** Task details **
Copy the lines of the records below without any change, starting with the line that contains "pose: elev=294.3 azim=189.6" and continuing through the line that contains "Dot at: (234, 302)".

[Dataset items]
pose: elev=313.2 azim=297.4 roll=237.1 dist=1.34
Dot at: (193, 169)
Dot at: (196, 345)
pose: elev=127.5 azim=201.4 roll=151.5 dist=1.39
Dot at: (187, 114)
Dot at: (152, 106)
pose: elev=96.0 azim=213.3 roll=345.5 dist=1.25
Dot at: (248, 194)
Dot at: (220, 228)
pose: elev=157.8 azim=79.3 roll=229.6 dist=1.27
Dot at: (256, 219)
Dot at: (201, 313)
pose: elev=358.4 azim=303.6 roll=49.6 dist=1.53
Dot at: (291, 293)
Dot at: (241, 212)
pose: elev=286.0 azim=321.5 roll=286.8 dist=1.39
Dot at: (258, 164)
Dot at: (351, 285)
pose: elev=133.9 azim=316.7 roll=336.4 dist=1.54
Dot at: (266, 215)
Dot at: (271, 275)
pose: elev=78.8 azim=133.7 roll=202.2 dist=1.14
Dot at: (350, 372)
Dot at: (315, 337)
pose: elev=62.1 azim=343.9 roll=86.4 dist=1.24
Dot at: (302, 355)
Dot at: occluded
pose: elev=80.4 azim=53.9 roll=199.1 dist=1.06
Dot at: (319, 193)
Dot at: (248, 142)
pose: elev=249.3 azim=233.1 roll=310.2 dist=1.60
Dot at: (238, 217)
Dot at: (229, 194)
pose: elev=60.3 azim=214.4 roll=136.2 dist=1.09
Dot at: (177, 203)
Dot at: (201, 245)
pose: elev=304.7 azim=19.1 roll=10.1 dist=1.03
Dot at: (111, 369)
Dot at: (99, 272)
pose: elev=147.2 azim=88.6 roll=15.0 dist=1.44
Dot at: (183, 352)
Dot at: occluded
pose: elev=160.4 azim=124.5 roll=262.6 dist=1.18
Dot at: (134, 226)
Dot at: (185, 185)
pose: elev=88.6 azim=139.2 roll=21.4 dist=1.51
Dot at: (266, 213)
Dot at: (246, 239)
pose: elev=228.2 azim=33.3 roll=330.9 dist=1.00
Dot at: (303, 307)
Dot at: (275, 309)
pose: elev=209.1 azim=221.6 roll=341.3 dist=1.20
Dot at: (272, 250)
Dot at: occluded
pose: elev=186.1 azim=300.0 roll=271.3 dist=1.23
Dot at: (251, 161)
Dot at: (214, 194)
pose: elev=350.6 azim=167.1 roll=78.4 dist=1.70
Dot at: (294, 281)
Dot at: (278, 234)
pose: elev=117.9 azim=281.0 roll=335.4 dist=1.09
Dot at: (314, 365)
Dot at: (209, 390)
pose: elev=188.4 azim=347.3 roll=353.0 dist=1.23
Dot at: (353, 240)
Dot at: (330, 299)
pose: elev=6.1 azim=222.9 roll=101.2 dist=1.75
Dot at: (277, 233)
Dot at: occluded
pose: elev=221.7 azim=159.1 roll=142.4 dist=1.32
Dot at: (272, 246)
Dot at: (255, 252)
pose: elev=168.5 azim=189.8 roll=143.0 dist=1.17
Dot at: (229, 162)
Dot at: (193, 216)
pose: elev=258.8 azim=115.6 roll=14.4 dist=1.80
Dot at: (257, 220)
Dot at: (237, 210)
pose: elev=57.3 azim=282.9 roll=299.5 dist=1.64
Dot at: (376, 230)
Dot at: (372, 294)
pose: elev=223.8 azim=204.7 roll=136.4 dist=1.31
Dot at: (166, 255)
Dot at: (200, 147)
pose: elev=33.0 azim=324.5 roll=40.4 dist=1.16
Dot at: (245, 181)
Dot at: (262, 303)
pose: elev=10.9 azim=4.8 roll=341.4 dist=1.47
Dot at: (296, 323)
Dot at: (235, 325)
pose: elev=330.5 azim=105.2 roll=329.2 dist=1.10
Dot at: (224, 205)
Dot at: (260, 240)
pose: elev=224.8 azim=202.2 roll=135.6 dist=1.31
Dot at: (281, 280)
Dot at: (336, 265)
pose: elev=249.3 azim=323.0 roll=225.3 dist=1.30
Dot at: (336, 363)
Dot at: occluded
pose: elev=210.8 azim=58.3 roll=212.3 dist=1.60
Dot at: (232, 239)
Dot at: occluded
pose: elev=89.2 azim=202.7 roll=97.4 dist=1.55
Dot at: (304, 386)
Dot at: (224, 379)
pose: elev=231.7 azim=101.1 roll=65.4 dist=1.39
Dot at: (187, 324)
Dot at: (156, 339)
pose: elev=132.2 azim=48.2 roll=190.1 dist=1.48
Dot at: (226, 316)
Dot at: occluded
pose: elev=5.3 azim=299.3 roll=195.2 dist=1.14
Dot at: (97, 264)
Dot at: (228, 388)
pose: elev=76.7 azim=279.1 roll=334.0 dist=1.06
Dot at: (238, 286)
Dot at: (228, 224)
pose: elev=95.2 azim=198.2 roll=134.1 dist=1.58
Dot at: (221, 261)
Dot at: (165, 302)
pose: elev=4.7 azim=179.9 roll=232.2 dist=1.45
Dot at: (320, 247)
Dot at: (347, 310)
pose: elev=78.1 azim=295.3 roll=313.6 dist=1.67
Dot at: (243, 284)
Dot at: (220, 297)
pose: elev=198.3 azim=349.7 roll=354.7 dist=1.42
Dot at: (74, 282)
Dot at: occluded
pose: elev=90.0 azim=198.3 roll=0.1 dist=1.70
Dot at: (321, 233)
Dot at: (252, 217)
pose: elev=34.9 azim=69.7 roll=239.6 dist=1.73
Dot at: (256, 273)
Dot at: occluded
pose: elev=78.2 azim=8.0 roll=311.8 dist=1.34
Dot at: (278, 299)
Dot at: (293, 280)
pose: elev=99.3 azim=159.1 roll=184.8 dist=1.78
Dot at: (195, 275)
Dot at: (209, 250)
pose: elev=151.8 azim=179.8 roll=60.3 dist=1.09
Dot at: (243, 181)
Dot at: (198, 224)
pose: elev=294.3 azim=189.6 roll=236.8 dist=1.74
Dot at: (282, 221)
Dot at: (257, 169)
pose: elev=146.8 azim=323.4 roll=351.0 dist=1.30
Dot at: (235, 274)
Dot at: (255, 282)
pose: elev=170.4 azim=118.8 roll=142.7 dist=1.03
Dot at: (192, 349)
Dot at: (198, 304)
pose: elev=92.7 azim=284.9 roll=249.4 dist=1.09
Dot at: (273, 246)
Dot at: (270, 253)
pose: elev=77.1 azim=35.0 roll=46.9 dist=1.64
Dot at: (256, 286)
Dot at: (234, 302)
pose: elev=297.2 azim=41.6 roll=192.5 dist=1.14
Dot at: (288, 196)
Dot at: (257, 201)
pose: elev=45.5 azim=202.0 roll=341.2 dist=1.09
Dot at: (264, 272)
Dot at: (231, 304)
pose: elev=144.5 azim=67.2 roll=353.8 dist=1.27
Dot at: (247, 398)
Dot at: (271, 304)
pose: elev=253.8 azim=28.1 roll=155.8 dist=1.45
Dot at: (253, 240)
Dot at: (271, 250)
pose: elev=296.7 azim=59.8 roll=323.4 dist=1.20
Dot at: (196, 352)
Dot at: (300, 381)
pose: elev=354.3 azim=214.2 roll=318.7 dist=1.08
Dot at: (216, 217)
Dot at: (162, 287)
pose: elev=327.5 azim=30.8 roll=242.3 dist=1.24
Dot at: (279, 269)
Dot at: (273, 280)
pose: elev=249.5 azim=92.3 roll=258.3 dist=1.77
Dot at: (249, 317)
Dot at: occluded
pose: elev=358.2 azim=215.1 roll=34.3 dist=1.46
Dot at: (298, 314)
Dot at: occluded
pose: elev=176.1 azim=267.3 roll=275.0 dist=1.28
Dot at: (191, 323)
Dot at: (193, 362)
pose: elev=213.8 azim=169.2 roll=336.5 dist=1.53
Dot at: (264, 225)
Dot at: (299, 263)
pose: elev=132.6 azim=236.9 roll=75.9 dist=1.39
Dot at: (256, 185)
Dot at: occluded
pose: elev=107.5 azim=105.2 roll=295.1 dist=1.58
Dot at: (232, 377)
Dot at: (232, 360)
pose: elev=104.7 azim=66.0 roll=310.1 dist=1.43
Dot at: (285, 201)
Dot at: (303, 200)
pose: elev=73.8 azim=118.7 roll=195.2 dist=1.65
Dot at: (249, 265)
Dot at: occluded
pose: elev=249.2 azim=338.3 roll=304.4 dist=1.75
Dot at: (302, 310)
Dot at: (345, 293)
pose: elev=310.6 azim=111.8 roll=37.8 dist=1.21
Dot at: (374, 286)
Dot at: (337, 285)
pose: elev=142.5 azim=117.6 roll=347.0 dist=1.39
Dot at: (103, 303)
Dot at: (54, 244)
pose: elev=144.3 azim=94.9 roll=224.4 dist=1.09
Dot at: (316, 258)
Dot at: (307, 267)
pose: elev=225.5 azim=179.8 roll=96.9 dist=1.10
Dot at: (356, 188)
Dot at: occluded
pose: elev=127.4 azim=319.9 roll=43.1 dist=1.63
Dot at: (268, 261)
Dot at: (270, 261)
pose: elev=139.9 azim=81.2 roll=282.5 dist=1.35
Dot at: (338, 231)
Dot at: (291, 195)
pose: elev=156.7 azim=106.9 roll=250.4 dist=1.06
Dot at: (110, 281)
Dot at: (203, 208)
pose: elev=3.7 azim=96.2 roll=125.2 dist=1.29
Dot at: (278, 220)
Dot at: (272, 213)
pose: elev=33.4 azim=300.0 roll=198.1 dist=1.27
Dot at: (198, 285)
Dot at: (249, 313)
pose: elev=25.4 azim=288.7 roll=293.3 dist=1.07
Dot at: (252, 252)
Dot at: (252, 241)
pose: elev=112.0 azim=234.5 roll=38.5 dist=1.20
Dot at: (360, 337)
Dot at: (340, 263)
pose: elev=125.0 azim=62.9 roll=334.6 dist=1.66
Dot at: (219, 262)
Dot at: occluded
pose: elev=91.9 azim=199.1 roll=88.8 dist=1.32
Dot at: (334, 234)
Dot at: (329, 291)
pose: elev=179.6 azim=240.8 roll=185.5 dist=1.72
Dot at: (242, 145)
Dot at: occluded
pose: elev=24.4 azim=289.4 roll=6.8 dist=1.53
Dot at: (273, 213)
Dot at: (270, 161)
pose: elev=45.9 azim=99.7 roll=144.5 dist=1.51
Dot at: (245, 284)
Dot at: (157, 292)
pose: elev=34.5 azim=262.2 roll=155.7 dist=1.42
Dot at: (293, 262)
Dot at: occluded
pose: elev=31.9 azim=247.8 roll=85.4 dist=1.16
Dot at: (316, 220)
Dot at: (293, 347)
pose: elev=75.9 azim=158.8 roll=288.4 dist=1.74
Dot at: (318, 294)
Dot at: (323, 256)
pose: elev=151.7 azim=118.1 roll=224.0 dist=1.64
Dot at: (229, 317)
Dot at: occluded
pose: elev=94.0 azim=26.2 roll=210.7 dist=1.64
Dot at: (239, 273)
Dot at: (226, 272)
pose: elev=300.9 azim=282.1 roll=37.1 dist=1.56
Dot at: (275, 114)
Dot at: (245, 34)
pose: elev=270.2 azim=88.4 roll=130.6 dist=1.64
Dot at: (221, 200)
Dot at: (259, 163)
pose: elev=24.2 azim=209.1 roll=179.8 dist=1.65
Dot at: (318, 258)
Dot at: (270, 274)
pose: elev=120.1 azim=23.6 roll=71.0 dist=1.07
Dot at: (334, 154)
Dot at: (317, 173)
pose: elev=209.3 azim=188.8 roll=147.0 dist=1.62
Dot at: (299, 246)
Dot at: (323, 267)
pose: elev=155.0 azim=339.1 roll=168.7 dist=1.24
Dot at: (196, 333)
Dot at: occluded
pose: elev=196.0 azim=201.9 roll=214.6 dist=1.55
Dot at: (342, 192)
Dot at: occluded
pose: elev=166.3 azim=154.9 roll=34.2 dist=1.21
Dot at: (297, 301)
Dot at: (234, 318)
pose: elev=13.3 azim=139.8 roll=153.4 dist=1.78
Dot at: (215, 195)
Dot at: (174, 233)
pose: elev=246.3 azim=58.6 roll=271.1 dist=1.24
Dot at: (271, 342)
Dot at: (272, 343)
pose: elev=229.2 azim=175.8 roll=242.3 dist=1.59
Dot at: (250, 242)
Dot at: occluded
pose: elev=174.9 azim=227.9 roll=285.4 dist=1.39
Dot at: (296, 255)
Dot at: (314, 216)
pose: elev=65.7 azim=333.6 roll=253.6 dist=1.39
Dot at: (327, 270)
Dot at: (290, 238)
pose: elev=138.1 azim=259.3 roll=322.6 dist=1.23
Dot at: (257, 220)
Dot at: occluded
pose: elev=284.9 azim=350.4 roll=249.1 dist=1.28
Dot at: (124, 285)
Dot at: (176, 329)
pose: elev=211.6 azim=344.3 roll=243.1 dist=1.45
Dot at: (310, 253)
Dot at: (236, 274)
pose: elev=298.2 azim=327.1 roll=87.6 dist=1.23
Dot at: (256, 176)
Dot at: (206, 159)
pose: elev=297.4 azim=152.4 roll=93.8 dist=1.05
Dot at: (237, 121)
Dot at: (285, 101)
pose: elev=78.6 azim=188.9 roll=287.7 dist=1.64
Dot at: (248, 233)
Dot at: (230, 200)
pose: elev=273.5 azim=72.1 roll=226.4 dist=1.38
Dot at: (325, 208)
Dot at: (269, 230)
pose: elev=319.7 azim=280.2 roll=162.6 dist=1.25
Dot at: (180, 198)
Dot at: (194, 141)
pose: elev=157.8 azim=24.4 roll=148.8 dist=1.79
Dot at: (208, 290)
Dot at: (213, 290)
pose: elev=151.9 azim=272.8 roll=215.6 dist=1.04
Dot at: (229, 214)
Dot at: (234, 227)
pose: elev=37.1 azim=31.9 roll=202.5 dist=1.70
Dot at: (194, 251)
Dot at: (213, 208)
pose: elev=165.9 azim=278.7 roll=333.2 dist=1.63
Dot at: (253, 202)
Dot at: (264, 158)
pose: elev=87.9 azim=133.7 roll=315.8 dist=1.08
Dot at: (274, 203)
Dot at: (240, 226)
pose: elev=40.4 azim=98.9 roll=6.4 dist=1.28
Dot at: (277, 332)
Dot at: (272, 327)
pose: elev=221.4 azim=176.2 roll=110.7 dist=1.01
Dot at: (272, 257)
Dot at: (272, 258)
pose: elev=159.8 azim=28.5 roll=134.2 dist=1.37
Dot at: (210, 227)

** Result of the task **
pose: elev=294.3 azim=189.6 roll=236.8 dist=1.74
Dot at: (282, 221)
Dot at: (257, 169)
pose: elev=146.8 azim=323.4 roll=351.0 dist=1.30
Dot at: (235, 274)
Dot at: (255, 282)
pose: elev=170.4 azim=118.8 roll=142.7 dist=1.03
Dot at: (192, 349)
Dot at: (198, 304)
pose: elev=92.7 azim=284.9 roll=249.4 dist=1.09
Dot at: (273, 246)
Dot at: (270, 253)
pose: elev=77.1 azim=35.0 roll=46.9 dist=1.64
Dot at: (256, 286)
Dot at: (234, 302)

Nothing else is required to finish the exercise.